§ What you need to do:
With the pictures set aside, return the lines below exactly, beginning at the first and ending at the line containing "7) Ensure that".
━━━━━ Supplied material
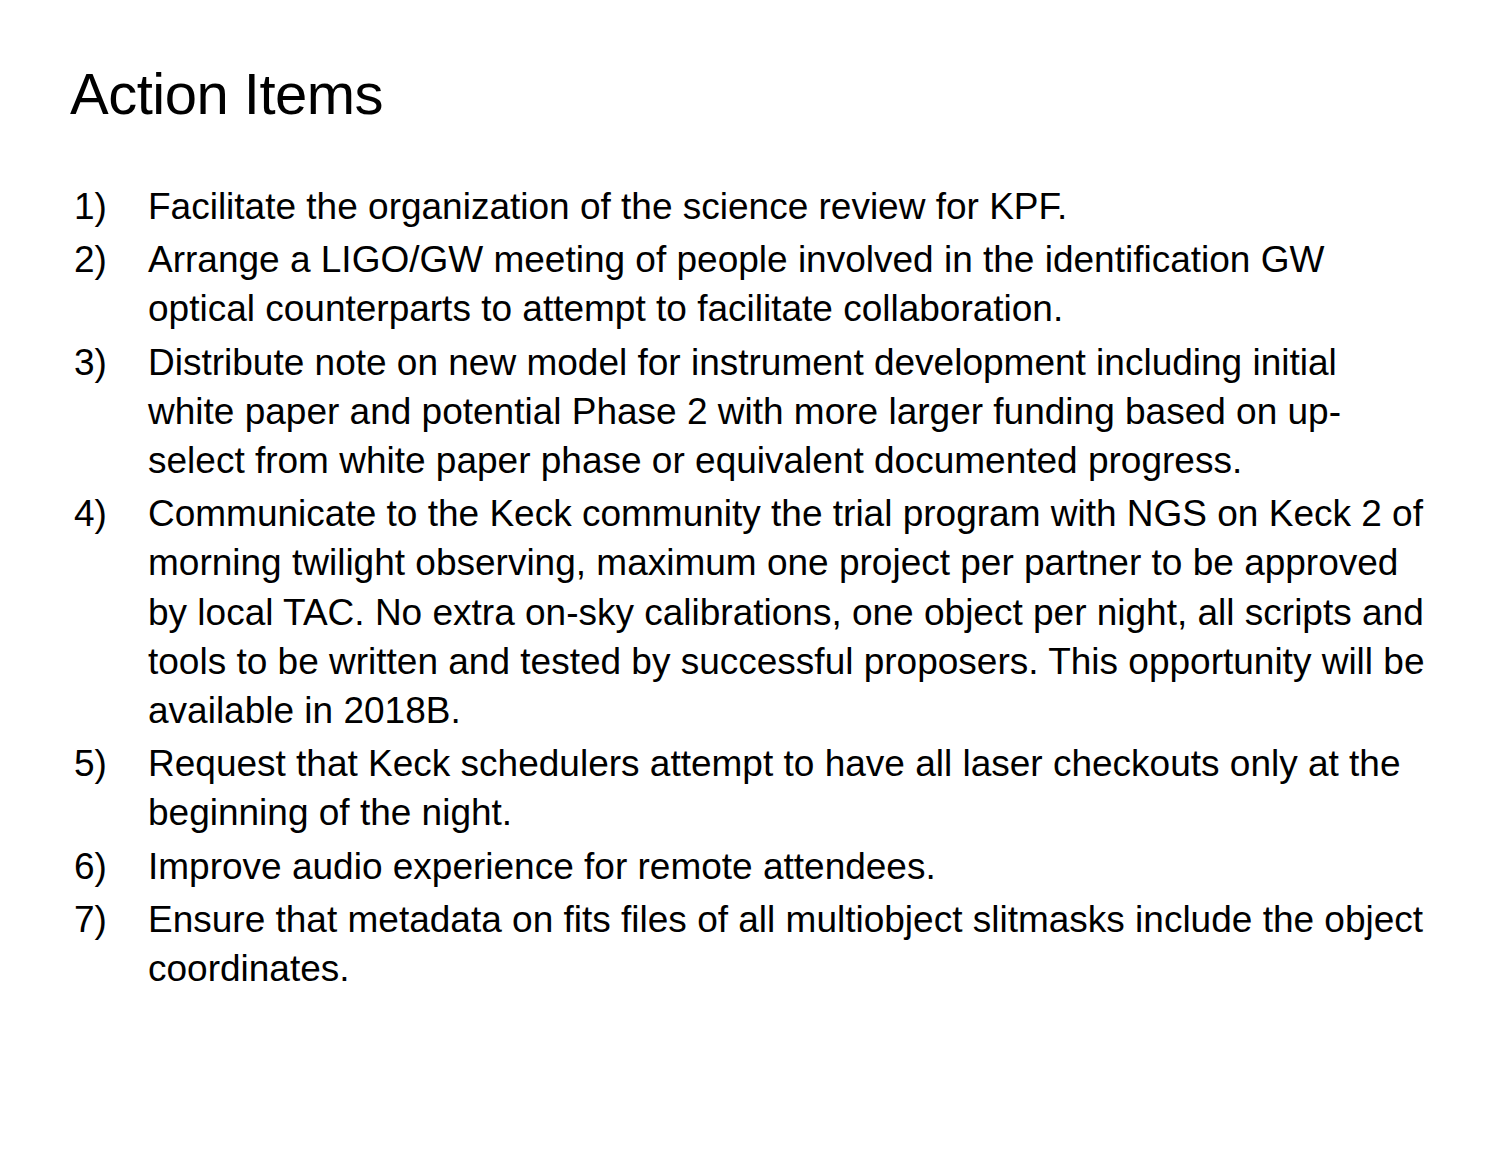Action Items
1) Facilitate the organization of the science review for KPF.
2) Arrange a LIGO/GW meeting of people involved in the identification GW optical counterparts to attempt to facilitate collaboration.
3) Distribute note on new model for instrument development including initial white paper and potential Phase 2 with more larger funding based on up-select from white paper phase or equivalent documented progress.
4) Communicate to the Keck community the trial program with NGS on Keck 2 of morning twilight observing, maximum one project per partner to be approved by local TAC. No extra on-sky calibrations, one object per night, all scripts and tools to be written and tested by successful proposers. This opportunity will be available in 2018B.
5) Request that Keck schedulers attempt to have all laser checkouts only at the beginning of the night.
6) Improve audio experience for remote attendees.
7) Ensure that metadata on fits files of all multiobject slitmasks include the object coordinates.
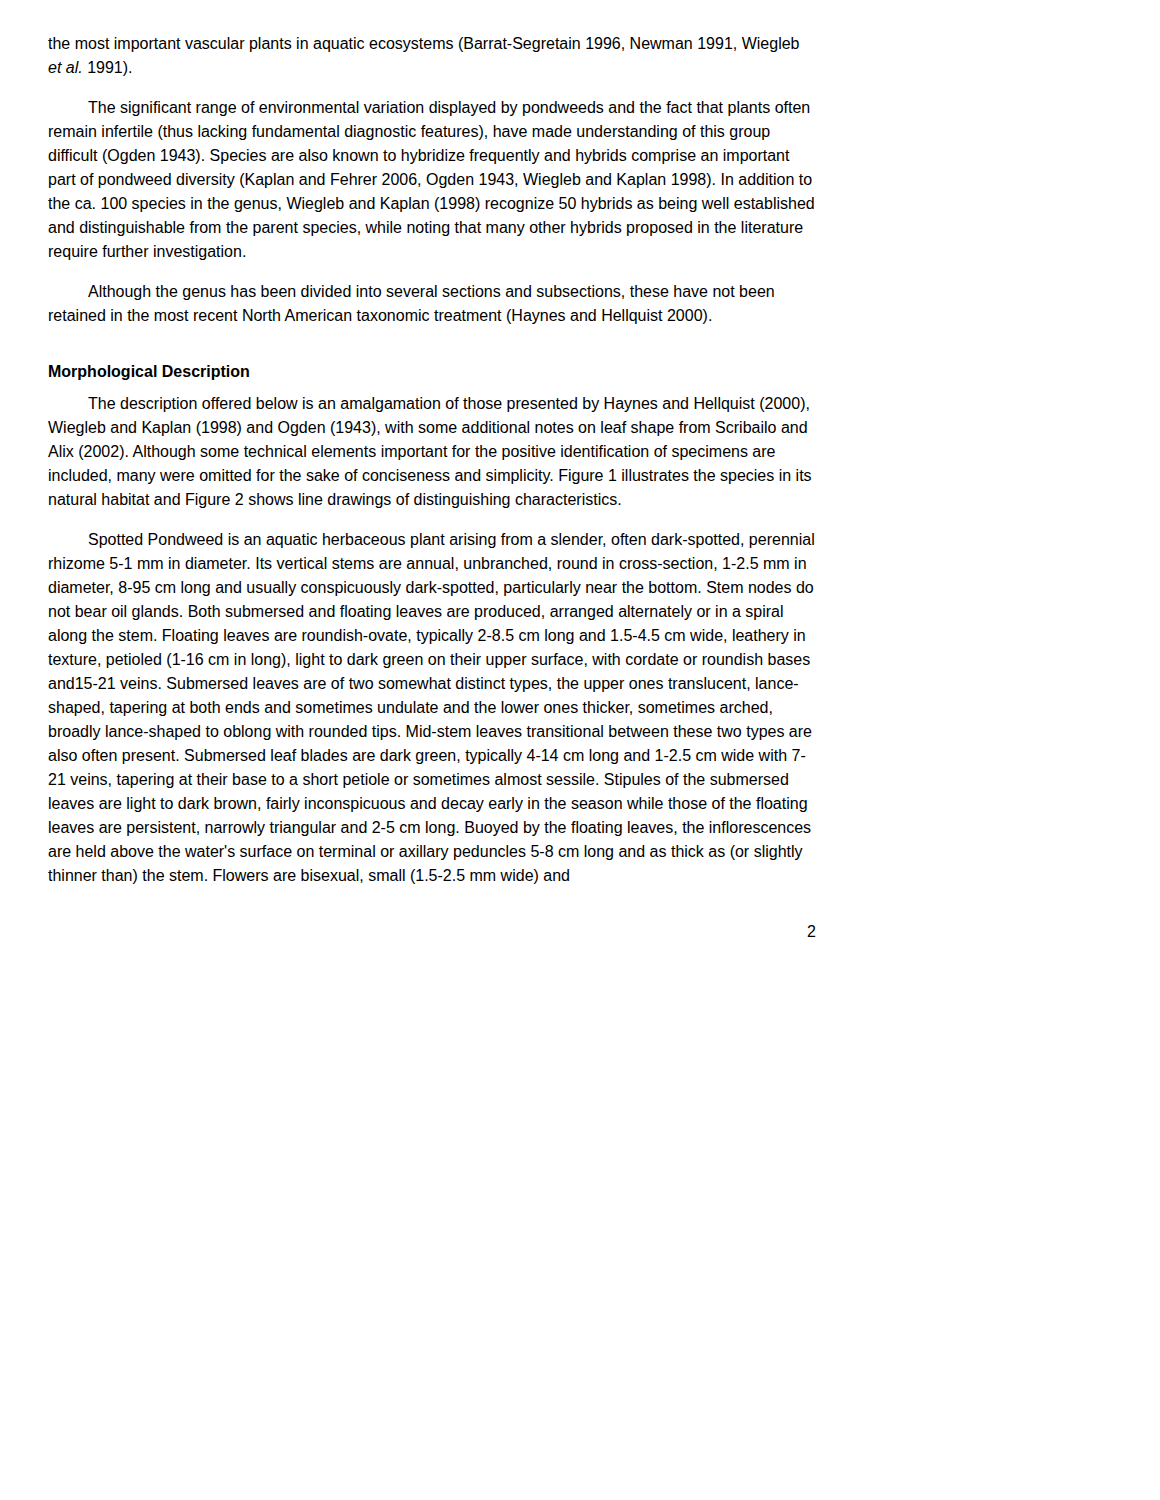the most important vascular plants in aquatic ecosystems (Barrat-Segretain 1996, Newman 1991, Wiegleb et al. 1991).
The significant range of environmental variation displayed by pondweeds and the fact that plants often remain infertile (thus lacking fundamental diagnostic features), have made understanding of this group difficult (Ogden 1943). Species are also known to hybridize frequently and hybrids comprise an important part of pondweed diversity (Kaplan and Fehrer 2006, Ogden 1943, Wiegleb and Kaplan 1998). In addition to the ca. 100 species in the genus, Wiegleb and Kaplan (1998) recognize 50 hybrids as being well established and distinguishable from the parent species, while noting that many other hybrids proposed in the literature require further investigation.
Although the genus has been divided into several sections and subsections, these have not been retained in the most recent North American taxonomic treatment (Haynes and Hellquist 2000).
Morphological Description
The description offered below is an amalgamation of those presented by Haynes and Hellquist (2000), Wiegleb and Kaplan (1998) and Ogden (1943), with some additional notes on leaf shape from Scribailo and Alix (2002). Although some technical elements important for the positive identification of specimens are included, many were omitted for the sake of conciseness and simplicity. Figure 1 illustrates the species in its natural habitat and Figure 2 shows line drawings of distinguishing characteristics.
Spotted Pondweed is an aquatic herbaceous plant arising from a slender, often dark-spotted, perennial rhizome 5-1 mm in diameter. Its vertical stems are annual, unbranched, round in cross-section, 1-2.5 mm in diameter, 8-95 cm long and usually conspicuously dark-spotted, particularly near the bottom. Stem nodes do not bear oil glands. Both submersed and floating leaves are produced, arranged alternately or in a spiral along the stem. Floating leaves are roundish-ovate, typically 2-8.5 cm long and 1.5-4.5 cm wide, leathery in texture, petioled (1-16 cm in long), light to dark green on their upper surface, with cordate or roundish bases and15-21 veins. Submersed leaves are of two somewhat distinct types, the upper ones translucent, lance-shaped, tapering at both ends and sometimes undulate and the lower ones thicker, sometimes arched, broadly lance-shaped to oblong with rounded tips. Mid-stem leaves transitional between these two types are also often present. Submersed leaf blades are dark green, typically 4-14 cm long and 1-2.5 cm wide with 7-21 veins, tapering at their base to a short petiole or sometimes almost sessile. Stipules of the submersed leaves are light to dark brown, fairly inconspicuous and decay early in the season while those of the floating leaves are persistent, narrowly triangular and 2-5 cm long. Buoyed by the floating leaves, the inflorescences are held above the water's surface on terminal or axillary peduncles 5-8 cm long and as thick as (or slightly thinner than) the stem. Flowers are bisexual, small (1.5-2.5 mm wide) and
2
━━━━━━━━━━
§ Response area:
Action Items
1) Facilitate the organization of the science review for KPF.
2) Arrange a LIGO/GW meeting of people involved in the identification GW optical counterparts to attempt to facilitate collaboration.
3) Distribute note on new model for instrument development including initial white paper and potential Phase 2 with more larger funding based on up-select from white paper phase or equivalent documented progress.
4) Communicate to the Keck community the trial program with NGS on Keck 2 of morning twilight observing, maximum one project per partner to be approved by local TAC. No extra on-sky calibrations, one object per night, all scripts and tools to be written and tested by successful proposers. This opportunity will be available in 2018B.
5) Request that Keck schedulers attempt to have all laser checkouts only at the beginning of the night.
6) Improve audio experience for remote attendees.
7) Ensure that metadata on fits files of all multiobject slitmasks include the object coordinates.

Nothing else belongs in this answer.